▶ Task to carry out: Duplicate the passage of the shear-induced coagulation text from "The effect of Brownian" up to and including "the coagulation rate.".

Shear-induced Coagulation Research Articles

The effect of Brownian diffusion on shear-induced coagulation of colloidal dispersions

The effect of a small amount of Brownian diffusion on shear-induced coagulation of spherical particles has been calculated. This has been accomplished by considering the binary collision process between a test sphere and identical spheres interacting with the test sphere through induced-dipole attraction, electrostatic repulsion and hydrodynamically induced forces. The effect of diffusion is found by means of an expansion in inverse Péclet number. Specific calculations were performed for uniaxial extension and for laminar shear flow. It is found that Brownian diffusion, the effect of which is nonlinearly coupled with flow type and strength, can act to increase or decrease the coagulation rate.

Effects of hydrodynamic and colloidal forces on the coagulation of dispersions

Carefully controlled experiments have been conducted to study the effects of hydrodynamic forces on stability of colloids. Results are compared, where possible, to the theory presented earlier, as well as to other experiments. Experiments were performed in a cylindrical Couette device with a dilute suspension of monodisperse (diameter = 500 nm) polystyrene spheres. Both Brownian and shear-induced coagulation experiments were performed. Suspensions with volume fractions of the order of 10 −5 were sheared at shear rates ranging from 10 2 to 2 × 10 3 sec −1. A low-angle laser light scattering technique was used to determine the degree of coagulation for various times of shearing. From combinations of theory and experiment one can estimate the value of the Hamaker constant. For both rapid Brownian and rapid shear-induced coagulation experiments, the Hamaker constant A ≌ 2 × 10 −21 J. When electrostatic repulsion is appreciable, the rate of shear-induced coagulation is greatly decreased. Under these conditions it appears that effects of Brownian and hydrodynamic forces must be considered simultaneously. It was also found that, under conditions of slow coagulation, the stability ratio is dependent on aggregate size, a result predicted by the theory.

▶ Recorded information:
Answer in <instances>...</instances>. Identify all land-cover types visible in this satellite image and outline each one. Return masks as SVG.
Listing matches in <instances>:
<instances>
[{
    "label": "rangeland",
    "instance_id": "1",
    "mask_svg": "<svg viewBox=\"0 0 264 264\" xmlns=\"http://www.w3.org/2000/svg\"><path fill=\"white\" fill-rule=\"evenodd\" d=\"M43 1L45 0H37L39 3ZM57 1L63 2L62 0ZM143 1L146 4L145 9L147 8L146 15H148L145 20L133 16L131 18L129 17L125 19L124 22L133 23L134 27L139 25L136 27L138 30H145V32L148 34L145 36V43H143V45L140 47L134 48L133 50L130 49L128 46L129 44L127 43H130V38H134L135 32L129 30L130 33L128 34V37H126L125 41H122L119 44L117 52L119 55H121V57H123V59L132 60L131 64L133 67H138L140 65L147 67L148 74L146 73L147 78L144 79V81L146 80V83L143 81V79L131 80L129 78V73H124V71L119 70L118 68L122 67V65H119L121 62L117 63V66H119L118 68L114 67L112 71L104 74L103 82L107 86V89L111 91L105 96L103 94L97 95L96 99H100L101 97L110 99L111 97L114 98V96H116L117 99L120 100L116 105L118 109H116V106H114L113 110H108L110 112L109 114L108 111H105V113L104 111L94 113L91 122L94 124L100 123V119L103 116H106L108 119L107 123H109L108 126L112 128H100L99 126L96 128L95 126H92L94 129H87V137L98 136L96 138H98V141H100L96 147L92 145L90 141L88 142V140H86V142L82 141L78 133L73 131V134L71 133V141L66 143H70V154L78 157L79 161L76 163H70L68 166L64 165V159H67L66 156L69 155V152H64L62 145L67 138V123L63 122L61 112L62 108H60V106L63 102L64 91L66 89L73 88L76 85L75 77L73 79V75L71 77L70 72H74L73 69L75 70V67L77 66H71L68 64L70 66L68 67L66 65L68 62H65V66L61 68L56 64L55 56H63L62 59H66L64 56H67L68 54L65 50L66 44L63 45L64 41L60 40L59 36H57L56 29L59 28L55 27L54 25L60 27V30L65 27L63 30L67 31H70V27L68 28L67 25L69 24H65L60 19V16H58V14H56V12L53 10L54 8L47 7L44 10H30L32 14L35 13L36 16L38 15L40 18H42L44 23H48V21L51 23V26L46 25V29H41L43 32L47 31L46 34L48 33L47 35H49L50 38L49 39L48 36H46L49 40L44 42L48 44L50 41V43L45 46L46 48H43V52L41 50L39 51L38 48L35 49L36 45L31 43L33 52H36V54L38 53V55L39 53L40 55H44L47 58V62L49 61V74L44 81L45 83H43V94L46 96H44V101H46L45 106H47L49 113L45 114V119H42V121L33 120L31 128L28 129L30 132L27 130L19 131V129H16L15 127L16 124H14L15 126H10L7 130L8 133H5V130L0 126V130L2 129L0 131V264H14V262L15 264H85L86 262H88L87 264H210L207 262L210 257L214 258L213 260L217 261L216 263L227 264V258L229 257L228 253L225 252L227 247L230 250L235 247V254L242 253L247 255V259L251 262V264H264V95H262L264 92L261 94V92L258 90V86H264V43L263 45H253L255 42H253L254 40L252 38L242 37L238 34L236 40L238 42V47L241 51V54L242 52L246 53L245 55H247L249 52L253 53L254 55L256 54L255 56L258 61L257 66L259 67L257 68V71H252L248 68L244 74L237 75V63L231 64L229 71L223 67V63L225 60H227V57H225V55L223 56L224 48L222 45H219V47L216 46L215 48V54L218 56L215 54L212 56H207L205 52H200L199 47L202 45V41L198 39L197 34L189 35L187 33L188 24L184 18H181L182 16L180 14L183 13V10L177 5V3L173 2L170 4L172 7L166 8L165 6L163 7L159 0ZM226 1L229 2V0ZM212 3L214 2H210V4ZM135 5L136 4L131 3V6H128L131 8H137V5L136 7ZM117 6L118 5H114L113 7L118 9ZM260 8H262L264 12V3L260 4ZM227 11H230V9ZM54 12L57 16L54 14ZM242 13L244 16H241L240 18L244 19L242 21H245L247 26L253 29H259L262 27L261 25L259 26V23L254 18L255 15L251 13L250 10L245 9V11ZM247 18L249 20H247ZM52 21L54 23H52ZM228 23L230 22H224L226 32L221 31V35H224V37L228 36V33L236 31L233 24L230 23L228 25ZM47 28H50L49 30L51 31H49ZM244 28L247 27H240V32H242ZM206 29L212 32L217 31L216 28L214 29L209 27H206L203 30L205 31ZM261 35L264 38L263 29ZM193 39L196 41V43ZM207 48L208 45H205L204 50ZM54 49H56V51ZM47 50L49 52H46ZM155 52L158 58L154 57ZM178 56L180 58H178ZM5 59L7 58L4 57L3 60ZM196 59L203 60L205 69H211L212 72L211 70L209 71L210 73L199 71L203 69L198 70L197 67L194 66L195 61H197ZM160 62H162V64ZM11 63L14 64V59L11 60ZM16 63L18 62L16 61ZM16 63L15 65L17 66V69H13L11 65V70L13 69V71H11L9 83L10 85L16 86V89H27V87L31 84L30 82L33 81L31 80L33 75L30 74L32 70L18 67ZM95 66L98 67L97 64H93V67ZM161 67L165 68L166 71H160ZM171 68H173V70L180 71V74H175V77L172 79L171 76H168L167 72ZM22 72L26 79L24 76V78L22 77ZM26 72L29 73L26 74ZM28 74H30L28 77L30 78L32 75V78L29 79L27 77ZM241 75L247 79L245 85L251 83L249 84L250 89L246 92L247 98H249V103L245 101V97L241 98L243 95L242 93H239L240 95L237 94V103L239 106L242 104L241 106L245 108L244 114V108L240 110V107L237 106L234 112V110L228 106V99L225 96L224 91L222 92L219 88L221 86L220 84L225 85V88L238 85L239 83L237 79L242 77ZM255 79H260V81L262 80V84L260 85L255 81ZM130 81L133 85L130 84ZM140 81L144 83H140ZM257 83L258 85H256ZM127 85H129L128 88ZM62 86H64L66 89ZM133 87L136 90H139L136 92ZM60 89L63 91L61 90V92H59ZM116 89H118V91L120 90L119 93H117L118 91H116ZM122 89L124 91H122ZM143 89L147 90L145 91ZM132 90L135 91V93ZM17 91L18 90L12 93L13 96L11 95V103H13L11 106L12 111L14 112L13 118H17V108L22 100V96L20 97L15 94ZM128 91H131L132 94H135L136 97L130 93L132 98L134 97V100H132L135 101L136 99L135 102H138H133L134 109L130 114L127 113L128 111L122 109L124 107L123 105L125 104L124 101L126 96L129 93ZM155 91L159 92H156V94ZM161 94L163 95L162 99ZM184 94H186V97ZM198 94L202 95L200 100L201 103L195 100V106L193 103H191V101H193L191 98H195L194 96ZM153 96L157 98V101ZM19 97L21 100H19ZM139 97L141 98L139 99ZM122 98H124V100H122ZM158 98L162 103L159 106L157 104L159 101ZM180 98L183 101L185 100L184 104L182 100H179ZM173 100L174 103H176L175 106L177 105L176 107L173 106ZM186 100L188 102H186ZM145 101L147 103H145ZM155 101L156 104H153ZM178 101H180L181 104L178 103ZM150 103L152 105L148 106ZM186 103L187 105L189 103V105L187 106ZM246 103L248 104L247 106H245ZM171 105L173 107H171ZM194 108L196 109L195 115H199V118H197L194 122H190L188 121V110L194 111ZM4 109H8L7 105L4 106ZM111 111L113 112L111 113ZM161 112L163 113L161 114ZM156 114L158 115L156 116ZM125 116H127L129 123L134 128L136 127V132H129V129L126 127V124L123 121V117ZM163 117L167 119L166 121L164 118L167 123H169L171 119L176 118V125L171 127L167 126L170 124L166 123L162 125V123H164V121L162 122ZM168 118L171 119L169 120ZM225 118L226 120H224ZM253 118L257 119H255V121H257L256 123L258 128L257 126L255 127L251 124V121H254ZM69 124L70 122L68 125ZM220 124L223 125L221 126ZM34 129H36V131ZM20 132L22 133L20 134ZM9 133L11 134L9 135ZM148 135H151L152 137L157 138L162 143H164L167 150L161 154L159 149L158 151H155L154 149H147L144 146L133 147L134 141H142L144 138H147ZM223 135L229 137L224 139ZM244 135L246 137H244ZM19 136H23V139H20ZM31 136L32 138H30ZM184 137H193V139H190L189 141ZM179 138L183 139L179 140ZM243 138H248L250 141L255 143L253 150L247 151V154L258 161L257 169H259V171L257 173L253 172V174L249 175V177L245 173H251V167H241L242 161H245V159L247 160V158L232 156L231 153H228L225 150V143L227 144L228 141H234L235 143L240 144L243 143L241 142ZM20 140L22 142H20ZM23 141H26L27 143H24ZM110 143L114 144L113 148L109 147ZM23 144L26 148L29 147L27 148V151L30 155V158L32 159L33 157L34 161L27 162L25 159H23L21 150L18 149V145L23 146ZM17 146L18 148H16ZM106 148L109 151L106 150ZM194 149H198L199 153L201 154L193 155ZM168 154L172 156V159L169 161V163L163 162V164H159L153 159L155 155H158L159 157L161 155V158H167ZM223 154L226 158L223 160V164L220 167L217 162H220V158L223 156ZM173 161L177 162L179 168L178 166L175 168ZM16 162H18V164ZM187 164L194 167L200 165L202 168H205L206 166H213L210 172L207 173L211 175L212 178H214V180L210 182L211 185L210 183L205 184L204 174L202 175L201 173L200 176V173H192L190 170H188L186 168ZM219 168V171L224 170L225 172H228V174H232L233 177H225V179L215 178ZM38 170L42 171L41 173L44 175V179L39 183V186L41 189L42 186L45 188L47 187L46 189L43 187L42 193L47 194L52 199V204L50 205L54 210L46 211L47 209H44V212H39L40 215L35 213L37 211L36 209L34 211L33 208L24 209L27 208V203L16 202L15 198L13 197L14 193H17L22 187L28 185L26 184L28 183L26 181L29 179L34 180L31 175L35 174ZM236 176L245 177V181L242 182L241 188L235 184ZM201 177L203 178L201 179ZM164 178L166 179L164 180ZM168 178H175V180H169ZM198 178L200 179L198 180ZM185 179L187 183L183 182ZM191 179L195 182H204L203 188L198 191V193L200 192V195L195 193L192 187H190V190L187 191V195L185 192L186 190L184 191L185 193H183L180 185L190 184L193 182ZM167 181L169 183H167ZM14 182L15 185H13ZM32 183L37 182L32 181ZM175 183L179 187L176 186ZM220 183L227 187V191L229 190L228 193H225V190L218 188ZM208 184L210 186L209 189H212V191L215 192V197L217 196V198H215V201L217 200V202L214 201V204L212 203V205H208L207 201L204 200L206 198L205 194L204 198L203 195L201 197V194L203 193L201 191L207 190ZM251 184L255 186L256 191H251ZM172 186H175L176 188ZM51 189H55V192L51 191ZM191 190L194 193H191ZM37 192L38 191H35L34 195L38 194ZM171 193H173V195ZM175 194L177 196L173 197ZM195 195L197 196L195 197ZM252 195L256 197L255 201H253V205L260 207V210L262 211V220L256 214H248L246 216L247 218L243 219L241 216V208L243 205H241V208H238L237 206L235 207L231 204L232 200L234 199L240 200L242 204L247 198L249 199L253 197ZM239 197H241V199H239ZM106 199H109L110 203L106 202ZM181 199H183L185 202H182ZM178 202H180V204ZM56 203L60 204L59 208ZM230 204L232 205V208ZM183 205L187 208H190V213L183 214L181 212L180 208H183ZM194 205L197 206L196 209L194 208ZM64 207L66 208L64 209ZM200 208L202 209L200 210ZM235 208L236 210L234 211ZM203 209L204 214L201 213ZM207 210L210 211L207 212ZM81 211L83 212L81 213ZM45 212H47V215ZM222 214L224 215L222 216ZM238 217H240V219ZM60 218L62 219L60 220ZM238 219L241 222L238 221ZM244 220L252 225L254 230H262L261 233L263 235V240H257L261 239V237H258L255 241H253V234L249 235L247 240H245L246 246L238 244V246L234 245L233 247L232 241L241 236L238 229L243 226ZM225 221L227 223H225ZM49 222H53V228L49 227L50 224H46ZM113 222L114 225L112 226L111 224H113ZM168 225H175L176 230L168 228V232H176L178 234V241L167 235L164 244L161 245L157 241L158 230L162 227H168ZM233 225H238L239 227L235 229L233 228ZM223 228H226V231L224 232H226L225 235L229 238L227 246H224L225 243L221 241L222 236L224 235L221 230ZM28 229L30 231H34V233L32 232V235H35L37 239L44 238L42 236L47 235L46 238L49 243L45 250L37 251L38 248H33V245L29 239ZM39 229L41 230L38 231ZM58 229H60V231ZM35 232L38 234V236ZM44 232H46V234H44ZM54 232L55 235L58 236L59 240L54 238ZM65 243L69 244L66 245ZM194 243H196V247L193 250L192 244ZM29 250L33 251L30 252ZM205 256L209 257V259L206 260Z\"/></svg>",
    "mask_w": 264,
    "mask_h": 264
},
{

▶ Final answer:
The effect of Brownian diffusion on shear-induced coagulation of colloidal dispersions

The effect of a small amount of Brownian diffusion on shear-induced coagulation of spherical particles has been calculated. This has been accomplished by considering the binary collision process between a test sphere and identical spheres interacting with the test sphere through induced-dipole attraction, electrostatic repulsion and hydrodynamically induced forces. The effect of diffusion is found by means of an expansion in inverse Péclet number. Specific calculations were performed for uniaxial extension and for laminar shear flow. It is found that Brownian diffusion, the effect of which is nonlinearly coupled with flow type and strength, can act to increase or decrease the coagulation rate.